Source passage »
■ ■ ■ ■ ■

# Shed insulation



## JWF (22 Dec 2009)

I am in the process of insulating my new shed with polystyrene and hardboard.
My question is; do I also put a plastic membrane on and should it go between the polystyrene and outer wooden wall or between hardboard?
John


----------



## 9fingers (22 Dec 2009)

Vapour barrier always goes on the warm(er) side of insulation. No exceptions

Hardboard is pretty impervious to modest quantities of water vapour but poly sheeting is so cheap I would use some as belt and braces.

Remember that polystyrene can attack the electrical insulation of cables so route all wiring on top of the hardboard. If you need to put some on the polystyrene side, wrap it in polythene first.


Bob


----------



## Steve Blackdog (23 Dec 2009)

It is obviously the weather that is making so many of us think of a job we should've done in the summer  

I have an insulated shed floor. 10 x 12 shed.

■ ■ ■ ■ ■

Extracted information »
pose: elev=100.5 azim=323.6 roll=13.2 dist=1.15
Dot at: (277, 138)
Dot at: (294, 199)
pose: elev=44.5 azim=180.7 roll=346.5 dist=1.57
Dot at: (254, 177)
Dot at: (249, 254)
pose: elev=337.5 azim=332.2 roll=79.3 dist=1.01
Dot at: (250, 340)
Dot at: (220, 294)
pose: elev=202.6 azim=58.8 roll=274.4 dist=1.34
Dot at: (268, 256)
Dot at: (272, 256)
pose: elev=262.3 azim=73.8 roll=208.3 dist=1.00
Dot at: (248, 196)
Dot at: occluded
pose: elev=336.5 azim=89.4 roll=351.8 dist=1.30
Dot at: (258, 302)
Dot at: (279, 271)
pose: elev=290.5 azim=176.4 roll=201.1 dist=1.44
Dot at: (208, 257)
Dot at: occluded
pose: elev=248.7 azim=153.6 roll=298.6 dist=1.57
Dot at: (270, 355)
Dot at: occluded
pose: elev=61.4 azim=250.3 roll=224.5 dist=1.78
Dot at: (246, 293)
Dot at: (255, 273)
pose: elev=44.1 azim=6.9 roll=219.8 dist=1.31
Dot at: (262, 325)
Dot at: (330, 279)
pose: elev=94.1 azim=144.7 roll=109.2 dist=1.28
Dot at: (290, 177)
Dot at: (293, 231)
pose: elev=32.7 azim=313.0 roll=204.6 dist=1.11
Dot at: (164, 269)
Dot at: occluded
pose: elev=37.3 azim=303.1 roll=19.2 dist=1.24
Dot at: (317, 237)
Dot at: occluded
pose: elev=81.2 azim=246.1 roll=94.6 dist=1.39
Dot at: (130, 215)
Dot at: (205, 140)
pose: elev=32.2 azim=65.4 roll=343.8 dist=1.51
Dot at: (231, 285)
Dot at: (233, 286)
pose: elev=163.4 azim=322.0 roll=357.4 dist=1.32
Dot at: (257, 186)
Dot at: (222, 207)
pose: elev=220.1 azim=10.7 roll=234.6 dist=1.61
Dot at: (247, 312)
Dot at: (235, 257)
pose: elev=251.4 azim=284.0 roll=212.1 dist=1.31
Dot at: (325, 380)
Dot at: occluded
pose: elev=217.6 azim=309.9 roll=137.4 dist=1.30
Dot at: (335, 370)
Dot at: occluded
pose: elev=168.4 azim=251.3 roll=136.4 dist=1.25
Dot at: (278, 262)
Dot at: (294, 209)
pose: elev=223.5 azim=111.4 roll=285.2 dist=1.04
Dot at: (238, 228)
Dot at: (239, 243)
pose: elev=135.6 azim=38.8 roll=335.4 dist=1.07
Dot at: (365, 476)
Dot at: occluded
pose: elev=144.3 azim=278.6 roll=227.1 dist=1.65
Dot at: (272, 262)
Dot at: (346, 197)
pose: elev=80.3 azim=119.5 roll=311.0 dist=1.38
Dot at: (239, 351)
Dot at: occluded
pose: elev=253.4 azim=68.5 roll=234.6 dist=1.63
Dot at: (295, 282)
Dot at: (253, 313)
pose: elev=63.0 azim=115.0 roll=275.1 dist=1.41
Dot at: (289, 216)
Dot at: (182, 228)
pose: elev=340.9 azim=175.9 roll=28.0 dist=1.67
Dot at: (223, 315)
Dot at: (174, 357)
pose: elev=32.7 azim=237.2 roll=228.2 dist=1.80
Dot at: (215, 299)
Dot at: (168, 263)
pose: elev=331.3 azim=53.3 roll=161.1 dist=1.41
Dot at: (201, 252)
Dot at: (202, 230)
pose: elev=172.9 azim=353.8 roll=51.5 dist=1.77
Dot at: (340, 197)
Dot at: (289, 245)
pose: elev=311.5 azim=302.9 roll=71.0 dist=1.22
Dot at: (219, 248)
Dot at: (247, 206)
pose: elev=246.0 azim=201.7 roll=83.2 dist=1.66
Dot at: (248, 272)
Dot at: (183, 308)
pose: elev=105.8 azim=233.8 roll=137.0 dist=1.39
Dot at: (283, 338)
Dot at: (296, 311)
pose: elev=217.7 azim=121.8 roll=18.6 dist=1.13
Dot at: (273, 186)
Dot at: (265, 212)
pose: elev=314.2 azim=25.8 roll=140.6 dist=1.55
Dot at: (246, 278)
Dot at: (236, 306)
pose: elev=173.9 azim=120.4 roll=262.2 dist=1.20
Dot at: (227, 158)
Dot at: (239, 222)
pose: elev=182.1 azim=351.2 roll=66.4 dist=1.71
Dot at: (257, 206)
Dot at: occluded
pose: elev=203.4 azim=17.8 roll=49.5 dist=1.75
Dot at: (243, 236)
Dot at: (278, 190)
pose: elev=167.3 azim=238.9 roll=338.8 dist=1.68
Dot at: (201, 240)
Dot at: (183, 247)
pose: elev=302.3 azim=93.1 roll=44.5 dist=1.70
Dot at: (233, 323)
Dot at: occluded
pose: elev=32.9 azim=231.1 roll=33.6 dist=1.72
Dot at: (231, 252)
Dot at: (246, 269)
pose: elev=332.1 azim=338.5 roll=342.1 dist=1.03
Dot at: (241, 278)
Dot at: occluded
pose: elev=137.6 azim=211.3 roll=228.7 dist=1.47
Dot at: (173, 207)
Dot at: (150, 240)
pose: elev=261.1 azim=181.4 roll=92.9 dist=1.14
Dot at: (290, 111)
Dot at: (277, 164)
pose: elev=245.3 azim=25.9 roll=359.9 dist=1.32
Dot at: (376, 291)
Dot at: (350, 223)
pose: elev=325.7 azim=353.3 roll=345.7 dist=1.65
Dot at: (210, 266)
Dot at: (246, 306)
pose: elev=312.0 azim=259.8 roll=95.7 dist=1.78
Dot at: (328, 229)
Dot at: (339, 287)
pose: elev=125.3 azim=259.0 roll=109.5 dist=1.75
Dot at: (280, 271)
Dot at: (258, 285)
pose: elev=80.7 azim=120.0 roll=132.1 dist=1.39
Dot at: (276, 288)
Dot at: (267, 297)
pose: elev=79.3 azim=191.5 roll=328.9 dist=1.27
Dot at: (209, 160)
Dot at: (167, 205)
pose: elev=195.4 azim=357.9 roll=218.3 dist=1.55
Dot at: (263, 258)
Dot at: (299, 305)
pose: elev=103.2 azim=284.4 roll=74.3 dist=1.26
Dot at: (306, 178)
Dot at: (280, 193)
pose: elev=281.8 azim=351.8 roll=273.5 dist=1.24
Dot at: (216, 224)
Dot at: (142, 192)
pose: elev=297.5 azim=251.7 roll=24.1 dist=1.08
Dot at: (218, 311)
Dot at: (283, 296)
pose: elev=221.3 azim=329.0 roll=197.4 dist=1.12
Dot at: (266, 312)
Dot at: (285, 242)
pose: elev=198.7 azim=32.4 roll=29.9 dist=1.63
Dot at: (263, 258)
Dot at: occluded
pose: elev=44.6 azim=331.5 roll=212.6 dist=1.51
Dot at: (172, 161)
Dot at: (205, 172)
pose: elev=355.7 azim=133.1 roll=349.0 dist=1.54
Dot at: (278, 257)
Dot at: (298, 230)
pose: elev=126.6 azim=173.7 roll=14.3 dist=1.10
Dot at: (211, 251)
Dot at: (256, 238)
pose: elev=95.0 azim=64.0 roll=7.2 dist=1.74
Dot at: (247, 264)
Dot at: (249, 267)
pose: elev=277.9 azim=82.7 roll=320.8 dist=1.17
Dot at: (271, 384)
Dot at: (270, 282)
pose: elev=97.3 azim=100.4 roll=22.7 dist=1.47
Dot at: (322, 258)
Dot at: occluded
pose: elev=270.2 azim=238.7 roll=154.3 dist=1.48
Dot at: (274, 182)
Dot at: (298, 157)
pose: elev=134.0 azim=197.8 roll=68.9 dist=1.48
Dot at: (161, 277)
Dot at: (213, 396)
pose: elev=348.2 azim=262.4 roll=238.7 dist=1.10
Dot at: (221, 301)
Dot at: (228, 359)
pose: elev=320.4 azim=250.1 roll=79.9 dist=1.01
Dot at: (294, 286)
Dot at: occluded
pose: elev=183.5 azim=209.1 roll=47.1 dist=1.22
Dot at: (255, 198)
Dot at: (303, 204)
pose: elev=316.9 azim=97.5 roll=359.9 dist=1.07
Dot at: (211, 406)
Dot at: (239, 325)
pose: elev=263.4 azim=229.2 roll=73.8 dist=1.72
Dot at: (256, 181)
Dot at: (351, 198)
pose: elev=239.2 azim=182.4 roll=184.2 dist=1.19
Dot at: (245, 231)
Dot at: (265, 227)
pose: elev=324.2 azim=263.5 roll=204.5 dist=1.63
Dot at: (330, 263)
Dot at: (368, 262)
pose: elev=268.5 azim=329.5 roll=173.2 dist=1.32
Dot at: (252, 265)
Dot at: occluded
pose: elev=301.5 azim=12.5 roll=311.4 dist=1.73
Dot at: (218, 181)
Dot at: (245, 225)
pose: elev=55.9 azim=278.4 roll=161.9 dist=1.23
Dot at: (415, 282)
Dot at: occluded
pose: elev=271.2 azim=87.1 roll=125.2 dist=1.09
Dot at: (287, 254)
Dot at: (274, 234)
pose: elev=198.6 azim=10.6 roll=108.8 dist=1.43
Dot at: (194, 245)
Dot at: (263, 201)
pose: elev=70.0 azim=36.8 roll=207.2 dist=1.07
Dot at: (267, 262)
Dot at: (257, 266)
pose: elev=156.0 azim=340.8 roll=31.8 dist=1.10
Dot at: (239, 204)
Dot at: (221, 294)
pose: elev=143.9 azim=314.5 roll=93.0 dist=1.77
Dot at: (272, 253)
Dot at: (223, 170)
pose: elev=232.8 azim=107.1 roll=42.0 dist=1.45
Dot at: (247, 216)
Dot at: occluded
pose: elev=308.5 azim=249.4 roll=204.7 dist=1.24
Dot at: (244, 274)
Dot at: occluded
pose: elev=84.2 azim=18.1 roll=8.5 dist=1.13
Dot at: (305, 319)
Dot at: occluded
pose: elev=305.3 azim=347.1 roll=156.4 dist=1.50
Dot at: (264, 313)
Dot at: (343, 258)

■ ■ ■ ■ ■

Problems »
**a)** Based on the shed insulation thread, decide whether each statement agrees with it: (i) 9fingers says the vapour barrier goes on the colder side of the insulation; (ii) 9fingers would add poly sheeting even though hardboard resists modest water vapour; (iii) 9fingers advises routing all wiring on top of the hardboard. Answer yes or no for each and quote the deciding words.
**b)** Write the next part of the shed insulation thread, starting where it stops.

Results »
**a)**
(i) No: "Vapour barrier always goes on the warm(er) side of insulation."
(ii) Yes: "poly sheeting is so cheap I would use some as belt and braces."
(iii) Yes: "route all wiring on top of the hardboard."

**b)**
I can't face the effort of cutting up polystyrene boards again to insulate the walls and roof and wondered if anyone has a view on using rockwool loft insulation for the walls and roof - it is as cheap as cut price chips at the moment - I could probably do the whole lot for under a tenner. 

Guidance please.

Steve


----------



## frugal (24 Dec 2009)

Steve with the Black Dog":2c1niu4k said:


> I can't face the effort of cutting up polystyrene boards again to insulate the walls and roof and wondered if anyone has a view on using rockwool loft insulation for the walls and roof - it is as cheap as cut price chips at the moment - I could probably do the whole lot for under a tenner.



One of the things that has been mentioned is that for the roof your should leave a 50mm air gap between the top of the insulation and the roof. 

That is the only reason that I have not put rockwool style insulation in the garage. The rafters are 100mm deep and I was thinking of putting 50mm Kingspan in leaving 50mm above it.


----------



## Shultzy (24 Dec 2009)

Steve, nothing wrong with rockwool as insulation except some people react to the fibres. Suit up with a soco type paper overall and wear a mask and gloves. There's a section in my workshop build if you want to look.


----------



## Steve Blackdog (17 Jan 2010)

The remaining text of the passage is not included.